## DATA FOR THIS TASK
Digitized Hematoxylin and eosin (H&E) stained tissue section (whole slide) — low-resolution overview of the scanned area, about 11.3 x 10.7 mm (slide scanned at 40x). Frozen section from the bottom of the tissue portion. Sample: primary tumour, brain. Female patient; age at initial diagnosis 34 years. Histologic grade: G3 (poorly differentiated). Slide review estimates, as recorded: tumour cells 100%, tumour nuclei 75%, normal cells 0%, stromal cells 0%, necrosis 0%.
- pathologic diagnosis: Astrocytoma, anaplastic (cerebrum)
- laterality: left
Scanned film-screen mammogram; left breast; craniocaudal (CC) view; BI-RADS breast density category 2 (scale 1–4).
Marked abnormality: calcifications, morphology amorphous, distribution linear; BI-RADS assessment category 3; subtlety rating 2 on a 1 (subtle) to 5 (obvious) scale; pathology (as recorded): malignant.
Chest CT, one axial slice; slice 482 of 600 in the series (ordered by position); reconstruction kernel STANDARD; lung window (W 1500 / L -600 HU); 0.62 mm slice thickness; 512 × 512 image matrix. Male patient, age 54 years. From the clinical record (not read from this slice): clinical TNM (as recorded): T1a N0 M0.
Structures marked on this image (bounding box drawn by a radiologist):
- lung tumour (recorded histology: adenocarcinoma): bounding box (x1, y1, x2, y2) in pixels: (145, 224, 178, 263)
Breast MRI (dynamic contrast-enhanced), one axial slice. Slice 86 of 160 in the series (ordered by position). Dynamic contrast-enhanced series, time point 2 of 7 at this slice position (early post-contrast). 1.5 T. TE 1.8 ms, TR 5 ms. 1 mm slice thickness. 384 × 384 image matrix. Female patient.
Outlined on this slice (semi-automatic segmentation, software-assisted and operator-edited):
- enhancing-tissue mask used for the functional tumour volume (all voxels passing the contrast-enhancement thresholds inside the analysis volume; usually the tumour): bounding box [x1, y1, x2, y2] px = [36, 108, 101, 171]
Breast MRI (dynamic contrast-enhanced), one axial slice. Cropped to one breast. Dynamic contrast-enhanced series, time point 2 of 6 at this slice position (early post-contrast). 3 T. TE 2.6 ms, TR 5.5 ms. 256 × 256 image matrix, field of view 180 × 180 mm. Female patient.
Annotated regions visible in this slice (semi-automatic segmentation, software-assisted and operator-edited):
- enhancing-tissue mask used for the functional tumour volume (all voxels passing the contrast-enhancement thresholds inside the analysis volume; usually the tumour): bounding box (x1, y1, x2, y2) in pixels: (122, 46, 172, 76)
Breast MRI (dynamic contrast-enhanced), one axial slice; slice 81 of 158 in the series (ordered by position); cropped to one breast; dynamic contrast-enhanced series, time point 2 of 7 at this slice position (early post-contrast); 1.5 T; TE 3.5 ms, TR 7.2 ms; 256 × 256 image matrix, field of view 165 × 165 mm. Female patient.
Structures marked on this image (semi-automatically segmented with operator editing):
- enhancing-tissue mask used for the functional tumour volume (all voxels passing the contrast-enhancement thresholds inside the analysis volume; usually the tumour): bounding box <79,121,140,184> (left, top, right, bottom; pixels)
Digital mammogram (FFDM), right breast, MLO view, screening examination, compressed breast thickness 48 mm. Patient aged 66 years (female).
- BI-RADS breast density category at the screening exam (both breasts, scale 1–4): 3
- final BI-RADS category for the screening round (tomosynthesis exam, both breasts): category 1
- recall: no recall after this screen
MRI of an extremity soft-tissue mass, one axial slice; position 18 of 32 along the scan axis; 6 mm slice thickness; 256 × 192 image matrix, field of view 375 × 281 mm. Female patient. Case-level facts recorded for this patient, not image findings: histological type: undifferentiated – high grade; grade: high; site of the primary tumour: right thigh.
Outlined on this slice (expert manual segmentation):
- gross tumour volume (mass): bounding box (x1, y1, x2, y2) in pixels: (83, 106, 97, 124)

## ABOUT THIS TASK
Without leaving anything out, transcribe the records above exactly.

## OUTPUT OF THE TASK
Digitized Hematoxylin and eosin (H&E) stained tissue section (whole slide) — low-resolution overview of the scanned area, about 11.3 x 10.7 mm (slide scanned at 40x). Frozen section from the bottom of the tissue portion. Sample: primary tumour, brain. Female patient; age at initial diagnosis 34 years. Histologic grade: G3 (poorly differentiated). Slide review estimates, as recorded: tumour cells 100%, tumour nuclei 75%, normal cells 0%, stromal cells 0%, necrosis 0%.
- pathologic diagnosis: Astrocytoma, anaplastic (cerebrum)
- laterality: left
Scanned film-screen mammogram; left breast; craniocaudal (CC) view; BI-RADS breast density category 2 (scale 1–4).
Marked abnormality: calcifications, morphology amorphous, distribution linear; BI-RADS assessment category 3; subtlety rating 2 on a 1 (subtle) to 5 (obvious) scale; pathology (as recorded): malignant.
Chest CT, one axial slice; slice 482 of 600 in the series (ordered by position); reconstruction kernel STANDARD; lung window (W 1500 / L -600 HU); 0.62 mm slice thickness; 512 × 512 image matrix. Male patient, age 54 years. From the clinical record (not read from this slice): clinical TNM (as recorded): T1a N0 M0.
Structures marked on this image (bounding box drawn by a radiologist):
- lung tumour (recorded histology: adenocarcinoma): bounding box (x1, y1, x2, y2) in pixels: (145, 224, 178, 263)
Breast MRI (dynamic contrast-enhanced), one axial slice. Slice 86 of 160 in the series (ordered by position). Dynamic contrast-enhanced series, time point 2 of 7 at this slice position (early post-contrast). 1.5 T. TE 1.8 ms, TR 5 ms. 1 mm slice thickness. 384 × 384 image matrix. Female patient.
Outlined on this slice (semi-automatic segmentation, software-assisted and operator-edited):
- enhancing-tissue mask used for the functional tumour volume (all voxels passing the contrast-enhancement thresholds inside the analysis volume; usually the tumour): bounding box [x1, y1, x2, y2] px = [36, 108, 101, 171]
Breast MRI (dynamic contrast-enhanced), one axial slice. Cropped to one breast. Dynamic contrast-enhanced series, time point 2 of 6 at this slice position (early post-contrast). 3 T. TE 2.6 ms, TR 5.5 ms. 256 × 256 image matrix, field of view 180 × 180 mm. Female patient.
Annotated regions visible in this slice (semi-automatic segmentation, software-assisted and operator-edited):
- enhancing-tissue mask used for the functional tumour volume (all voxels passing the contrast-enhancement thresholds inside the analysis volume; usually the tumour): bounding box (x1, y1, x2, y2) in pixels: (122, 46, 172, 76)
Breast MRI (dynamic contrast-enhanced), one axial slice; slice 81 of 158 in the series (ordered by position); cropped to one breast; dynamic contrast-enhanced series, time point 2 of 7 at this slice position (early post-contrast); 1.5 T; TE 3.5 ms, TR 7.2 ms; 256 × 256 image matrix, field of view 165 × 165 mm. Female patient.
Structures marked on this image (semi-automatically segmented with operator editing):
- enhancing-tissue mask used for the functional tumour volume (all voxels passing the contrast-enhancement thresholds inside the analysis volume; usually the tumour): bounding box <79,121,140,184> (left, top, right, bottom; pixels)
Digital mammogram (FFDM), right breast, MLO view, screening examination, compressed breast thickness 48 mm. Patient aged 66 years (female).
- BI-RADS breast density category at the screening exam (both breasts, scale 1–4): 3
- final BI-RADS category for the screening round (tomosynthesis exam, both breasts): category 1
- recall: no recall after this screen
MRI of an extremity soft-tissue mass, one axial slice; position 18 of 32 along the scan axis; 6 mm slice thickness; 256 × 192 image matrix, field of view 375 × 281 mm. Female patient. Case-level facts recorded for this patient, not image findings: histological type: undifferentiated – high grade; grade: high; site of the primary tumour: right thigh.
Outlined on this slice (expert manual segmentation):
- gross tumour volume (mass): bounding box (x1, y1, x2, y2) in pixels: (83, 106, 97, 124)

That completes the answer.